# TO DO
From the data that follows, set down exactly the lines from the one with "roll_deg: -0.7" through the one with "focal_mm: 5.24", counting both. Pictures stay out.

# DATA
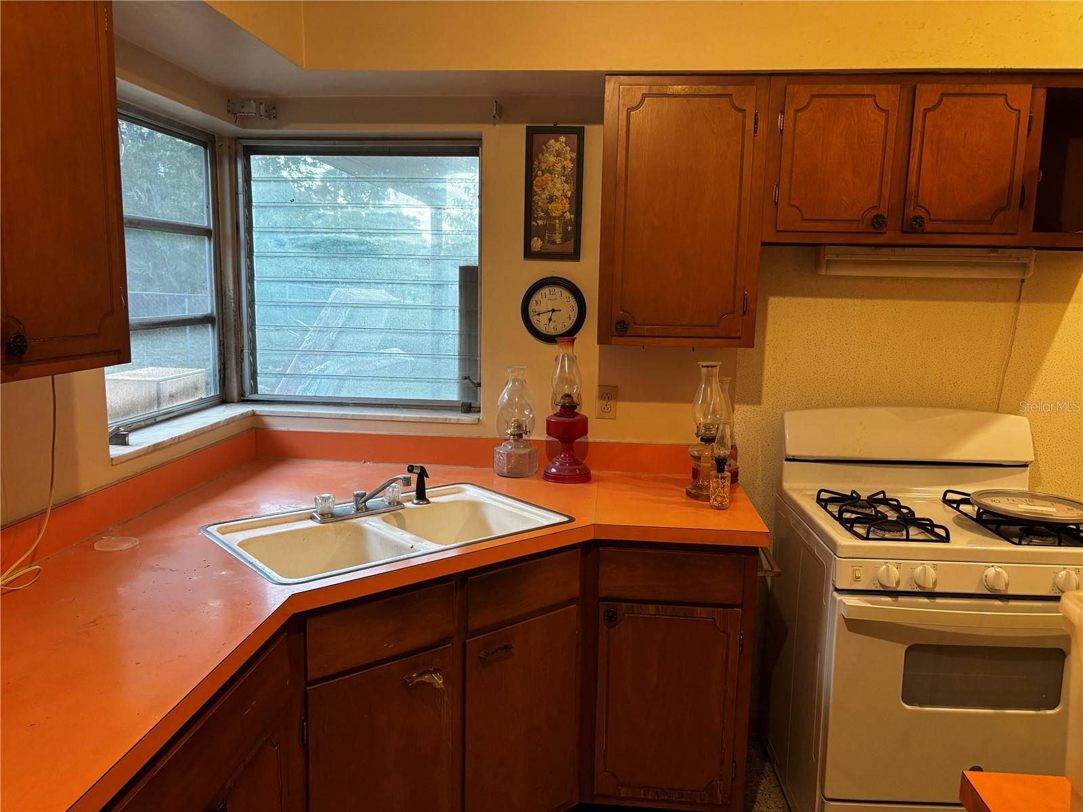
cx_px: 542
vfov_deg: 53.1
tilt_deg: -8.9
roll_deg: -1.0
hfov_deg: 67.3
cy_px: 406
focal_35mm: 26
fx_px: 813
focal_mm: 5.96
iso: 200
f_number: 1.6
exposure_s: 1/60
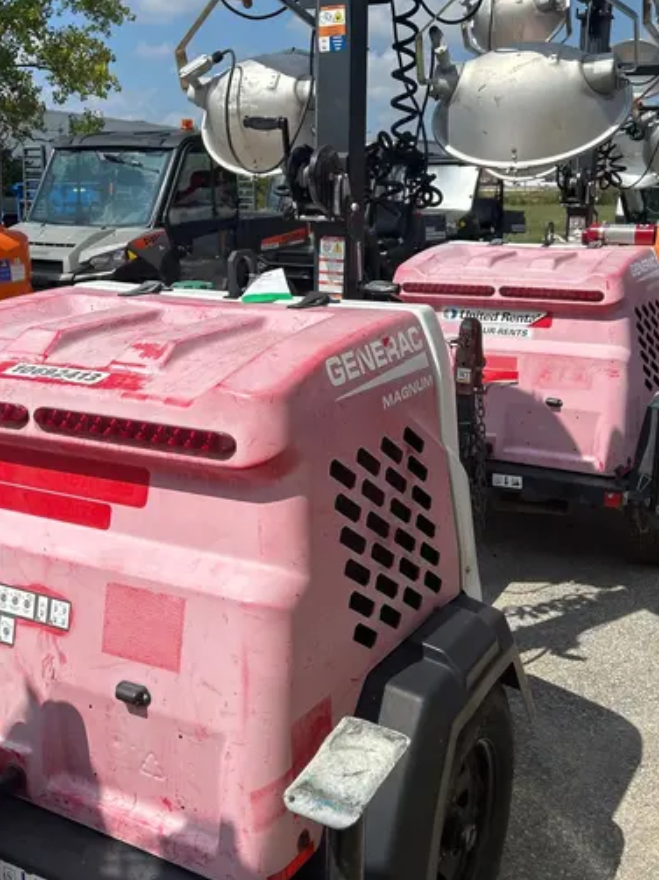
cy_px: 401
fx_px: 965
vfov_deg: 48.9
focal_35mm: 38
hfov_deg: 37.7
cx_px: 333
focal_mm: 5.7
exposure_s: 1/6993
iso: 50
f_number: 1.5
...
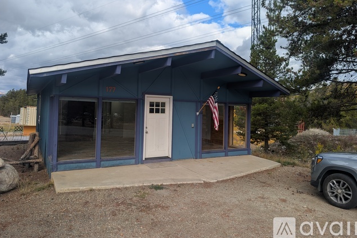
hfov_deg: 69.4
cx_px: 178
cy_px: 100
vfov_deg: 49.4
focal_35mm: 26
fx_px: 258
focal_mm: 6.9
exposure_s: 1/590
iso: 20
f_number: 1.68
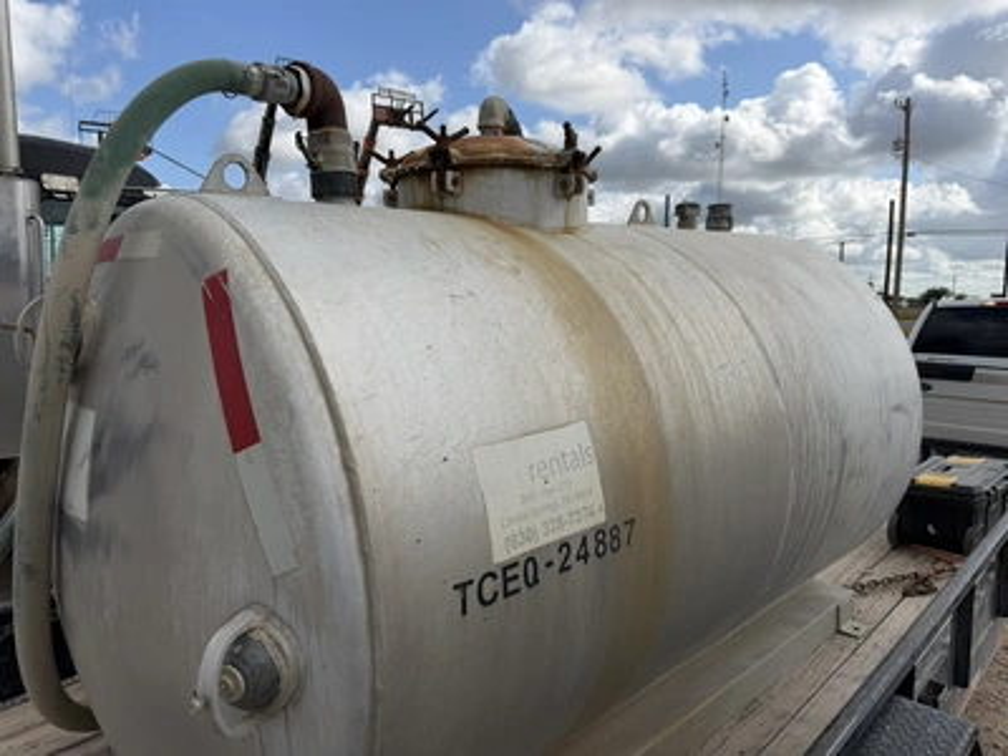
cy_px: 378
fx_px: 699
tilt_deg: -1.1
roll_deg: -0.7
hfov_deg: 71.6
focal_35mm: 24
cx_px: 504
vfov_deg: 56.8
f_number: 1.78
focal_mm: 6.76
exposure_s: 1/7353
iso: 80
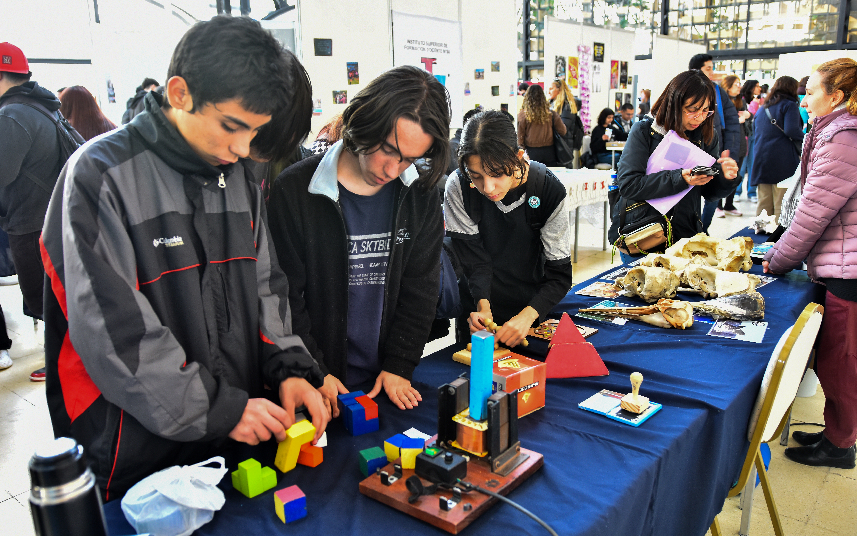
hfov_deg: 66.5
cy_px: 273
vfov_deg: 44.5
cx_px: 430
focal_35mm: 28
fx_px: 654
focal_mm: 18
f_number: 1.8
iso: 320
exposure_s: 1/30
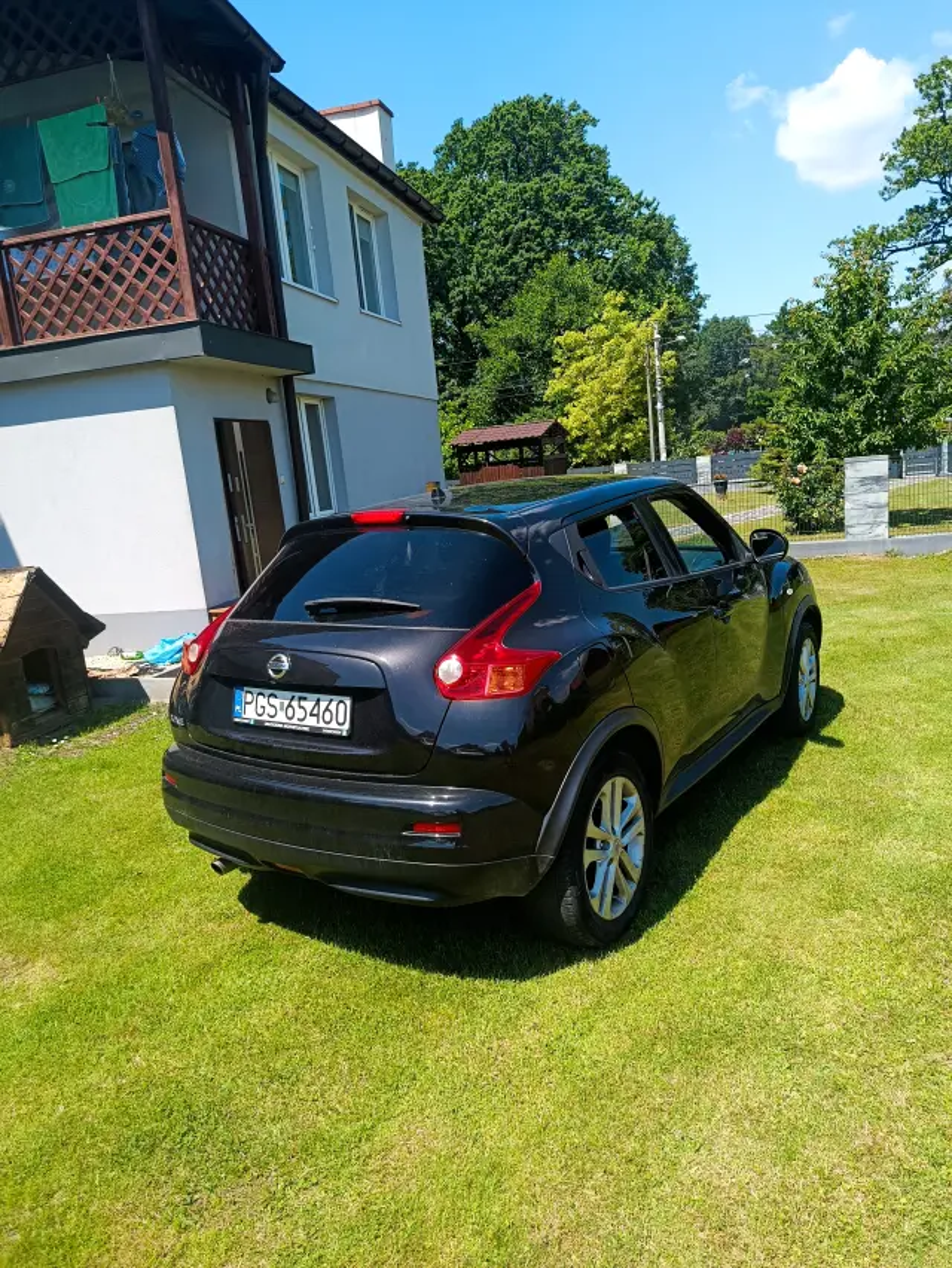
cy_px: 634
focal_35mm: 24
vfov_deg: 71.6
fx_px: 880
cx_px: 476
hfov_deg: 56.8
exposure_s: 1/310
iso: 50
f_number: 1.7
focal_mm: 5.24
---
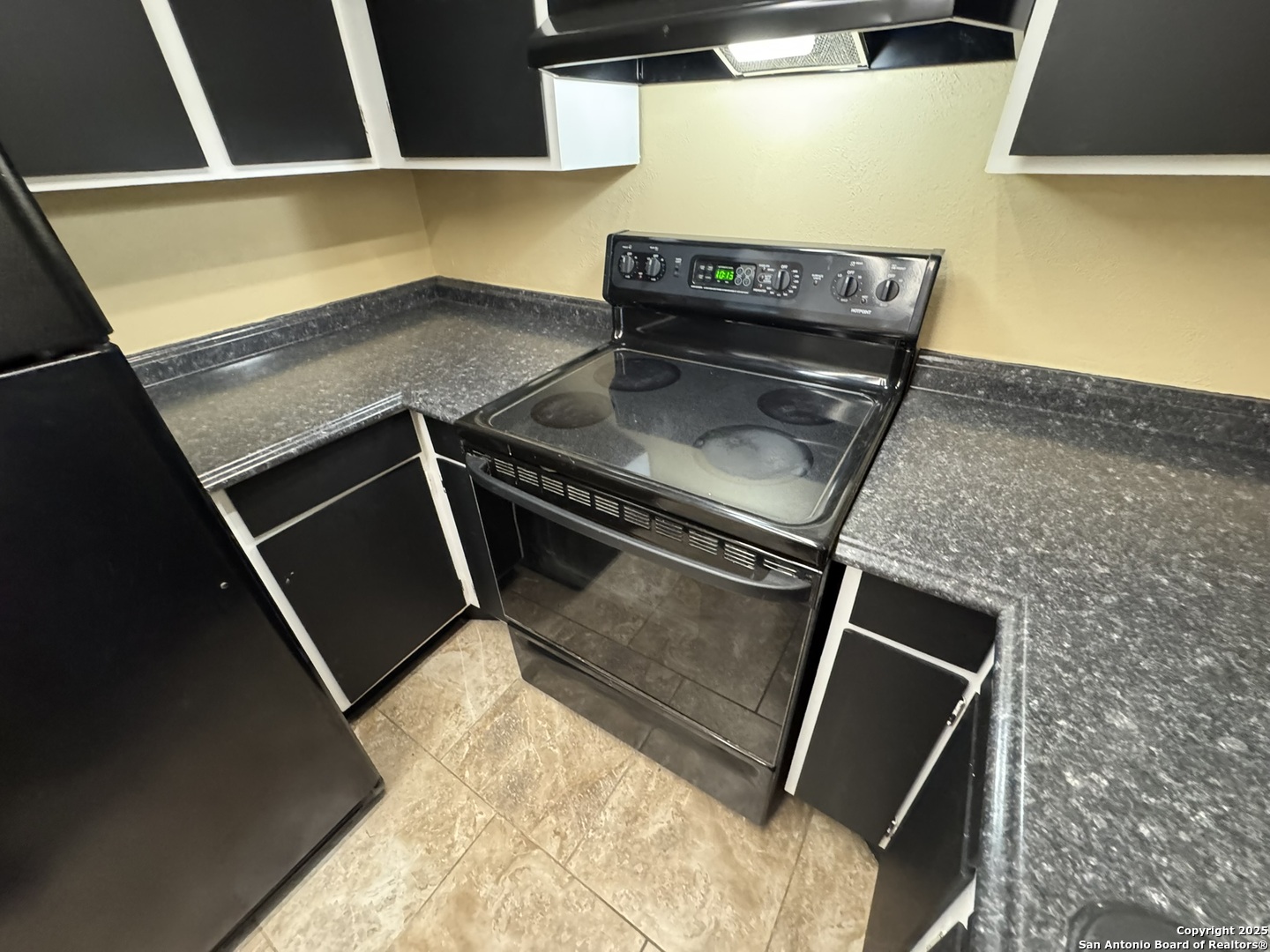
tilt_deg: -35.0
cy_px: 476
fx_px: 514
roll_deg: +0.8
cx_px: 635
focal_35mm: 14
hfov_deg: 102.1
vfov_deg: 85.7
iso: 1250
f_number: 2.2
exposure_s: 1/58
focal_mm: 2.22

# RESULT BELOW
roll_deg: -0.7
hfov_deg: 71.6
focal_35mm: 24
cx_px: 504
vfov_deg: 56.8
f_number: 1.78
focal_mm: 6.76
exposure_s: 1/7353
iso: 80
hfov_deg: 66.5
cy_px: 273
vfov_deg: 44.5
cx_px: 430
focal_35mm: 28
fx_px: 654
focal_mm: 18
f_number: 1.8
iso: 320
exposure_s: 1/30
cy_px: 634
focal_35mm: 24
vfov_deg: 71.6
fx_px: 880
cx_px: 476
hfov_deg: 56.8
exposure_s: 1/310
iso: 50
f_number: 1.7
focal_mm: 5.24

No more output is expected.